The engravings are none other than ownership marks. That is, signs that indicated, at the time they were made, who the owner of a certain building was. Most of them were created from the sixteenth century onward, and especially in the eighteenth. It is therefore easy to imagine that, in a city in which the influence of the Church was enormous through centuries, most of them identify a religious owner.
Among the most common signs is the scallop, the classic shell that everyone associates with pilgrimages to Compostela and, therefore, with the Cathedral. Indeed, the houses that bear this mark were once owned by the Cathedral Chapter, the ecclesiastical institution that gathers the priests of the Jacobean temple. They are largely present precisely in the surroundings of the Cathedral, and are most common in streets like Franco, Raíña, Hortas, Carretas … and in other roads of what once was the outskirts of Santiago, such as Sar, Olvido or Hospitalillo.
It is also very common to find marks that identify the other great ecclesiastical institution of the city, which even rivalled at times the power of the Cathedral: the monastery of San Martiño Pinario. They are identified by a tree, almost always beautifully cast in the stone and sometimes with the initials S.M. around the trunk. Beyond the historic town, its presence is very important in the oldest houses in the San Pedro neighbourhood.
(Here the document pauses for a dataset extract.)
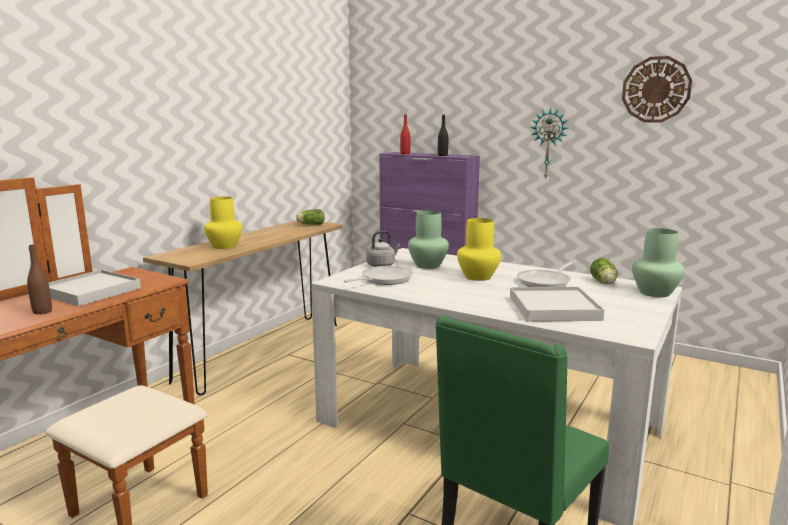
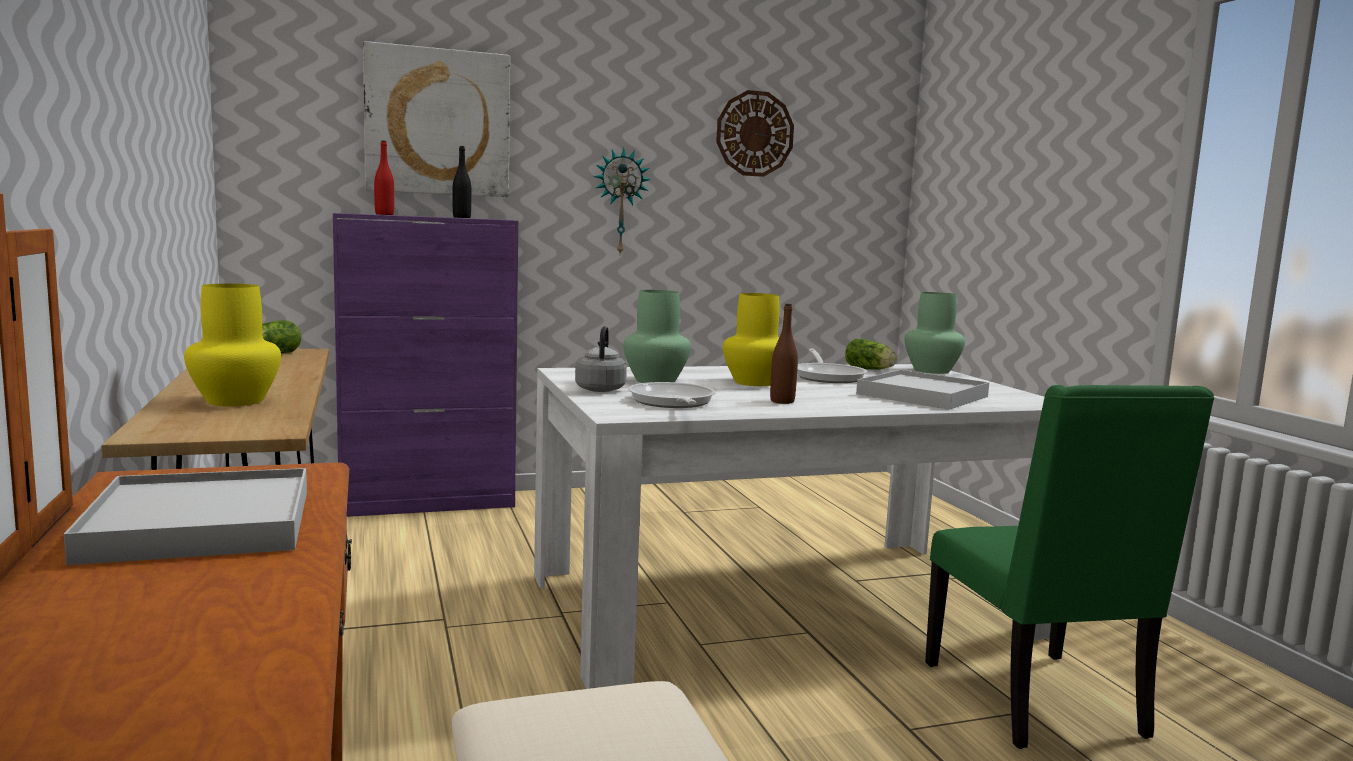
camera: 50 degrees left, 5 degrees down
(42, 311) = (241, 583): brown bottle -> brown bottle (782, 401)
(444, 100) = (437, 122): none -> picture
But there are more eye-catching designs. In some streets, such as the Espírito Santo or Travesa, a dove with open wings marks the properties of the Brotherhood of the Holy Spirit, while the cross of Jerusalem, with four arms of equal size, indicates that the owner was the Hospital Real, the current Hostal dos Reis Católicos. The Calatrava cross identifies houses belonging to the dominicals in Belvís, in the area of Bonaval or in the Rúa Travesa (the current soup kitchen, for example), and a shield with five stars identifies the University of Santiago assets, as it derives from the coat of arms of its founder, Archbishop Alonso III of Fonseca.
The chalice, on the other hand, is a mark on which there are still doubts, although it could very well mark it as belonging to the City Council of Santiago. Meanwhile, the Brotherhood of the Conception left testimony of its holdings on several facades inscribing long texts in clear print.
Playing at identifying this kind of stone-carved lease contracts is a fantastic excuse to step back onto the streets of Santiago, where so much and so little has changed in the last five centuries.